While Canada and other countries grapple with the third wave of the pandemic, Britain has hit a milestone in its vaccination program earlier than expected, allowing the government to ease more lockdown restrictions.
The government announced Tuesday that all adults over the age of 50 have been offered a vaccine, two days ahead of schedule. So far, the National Health Service has administered more than 32.2 million first doses and almost eight million second doses of vaccine – one of the highest vaccination rates in the world.
Health Secretary Matt Hancock said vaccines will now be offered to people between the ages of 45 and 49 and added that the government was on track to vaccinate everyone over 18 by the end of July.
The success of the vaccination campaign has given the government confidence to begin easing lockdown measures imposed shortly after Christmas, when the country confronted the third wave of the outbreak.
Non-essential stores in England reopened Monday, along with pubs and restaurants – though for outdoor service only. Scotland, Wales and Northern Ireland have also started lifting restrictions on social movements. More lockdown measures will be removed next month, including a ban on leisure travel, and the government said it plans to remove all remaining restrictions in England by the end of June.
“It’s great that we’ve managed to achieve the target of getting everyone in our [top nine priority groups] vaccinated by the deadline – a little bit ahead actually,” Prime Minister Boris Johnson said Tuesday. “At the moment I can’t see any reason for us to change the road map, to deviate from the targets that we’ve set ourselves.”
Britain has seen a major turnaround in the pandemic in the past few weeks since the government ramped up the vaccination program. The number of new daily infections has fallen to fewer than 2,500 from more than 60,000 on some days last January, and hospital admissions have sunk to the lowest level since last fall. The daily death toll dropped to 23 Tuesday from more than 1,500 in January. A weekly tracking of deaths by the Office for National Statistics has hit a six-month low.
But Mr. Johnson and health experts struck a note of caution Tuesday and said Britain could still see another surge in cases. While the number of new daily infections has plummeted, the figures have levelled off in recent days. Studies show the reproduction number, or R, is close to 1 for the whole country, indicating the pandemic is at a standstill – not necessarily on the way out. There are also signs that infections have increased slightly in some regions of England.
There is concern that the R number will rise as lockdown measures ease. Health officials are also closely monitoring an outbreak in London of 44 cases of the variant first detected in South Africa. That mutation is believed to be more contagious than the B.1.1.7 variant, which accounts for most of the cases in the U.K., and studies have shown it is more resistant to vaccines. NHS officials have launched a mass testing effort in parts of London to try to contain its spread.

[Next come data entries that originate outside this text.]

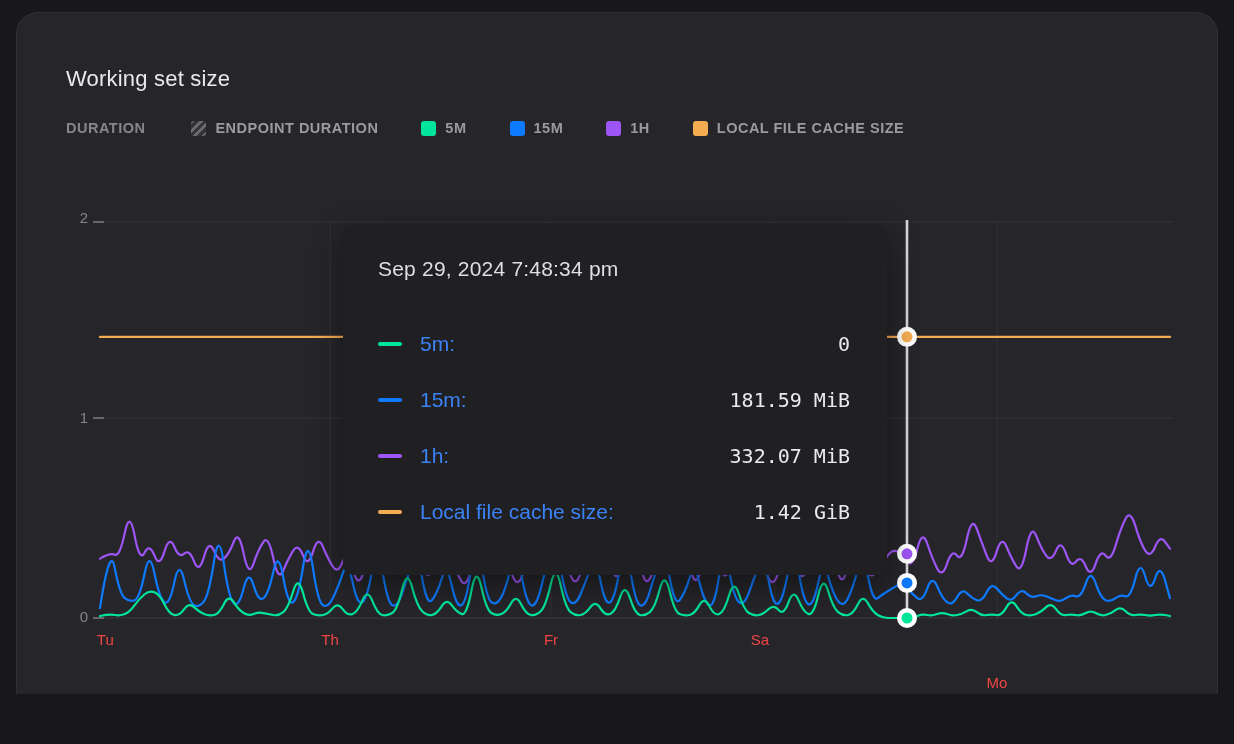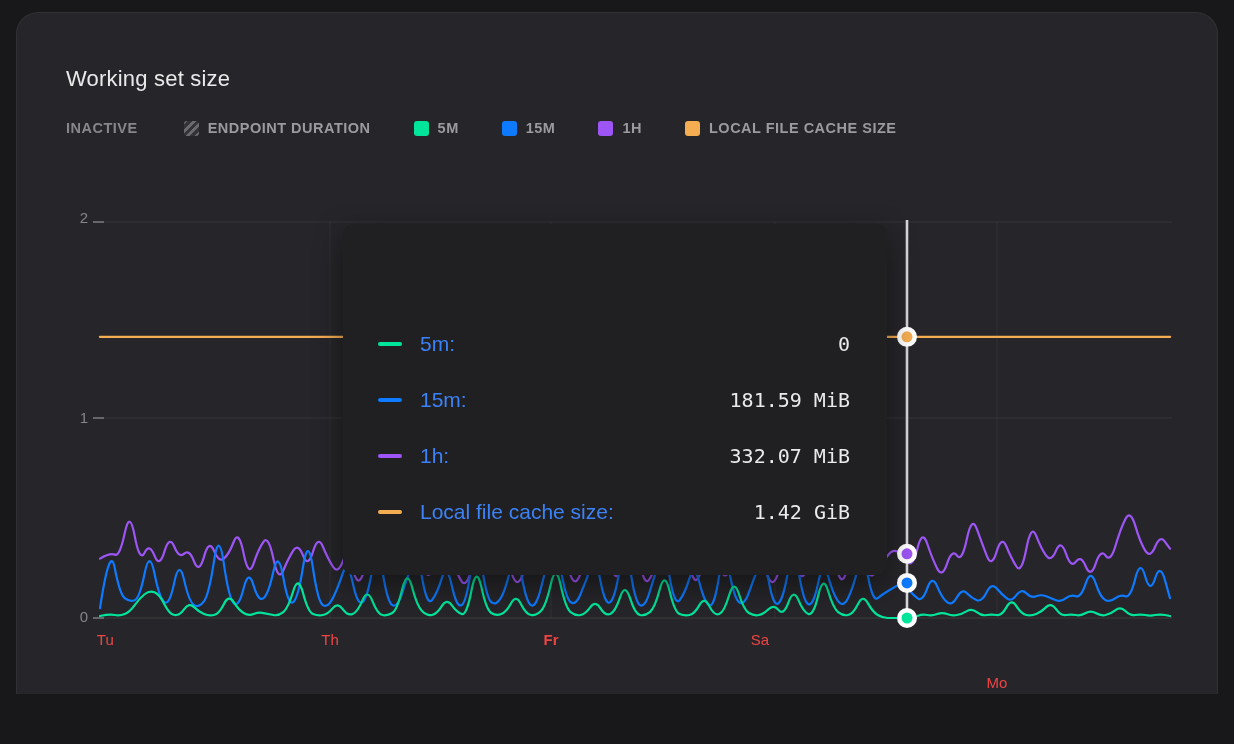--- a/index.html
+++ b/index.html
@@ -34,7 +34,7 @@
   <div class="title">Working set size</div>
 
   <div class="legend">
-    <span class="duration">INACTIVE</span>
+    <span class="duration">DURATION</span>
     <span class="legend-item">
       <span class="swatch hatch"></span>
       <span class="lbl">ENDPOINT DURATION</span>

“It is very, very important for everybody to understand that the reduction in these numbers – in hospitalizations and deaths and infections – has not been achieved by the vaccination program,” Mr. Johnson said. “Of course the vaccination program has helped, but the bulk of work in reducing disease has been done by the lockdown. So, as we unlock, the result will inevitably be that we will see more infection. Sadly, we will see more hospitalization and deaths. And people have just got to understand that.”
Kevin McConway, an emeritus professor of applied statistics at the Open University, cautioned that the current level of infection in the U.K. was still higher than last July. However, he said, the vaccination drive has reduced the chance of people becoming seriously ill or dying. “Vaccination doesn’t take the risk away completely, though, and anyway not all the population is vaccinated, and those are more reasons for continuing to be careful,” he added.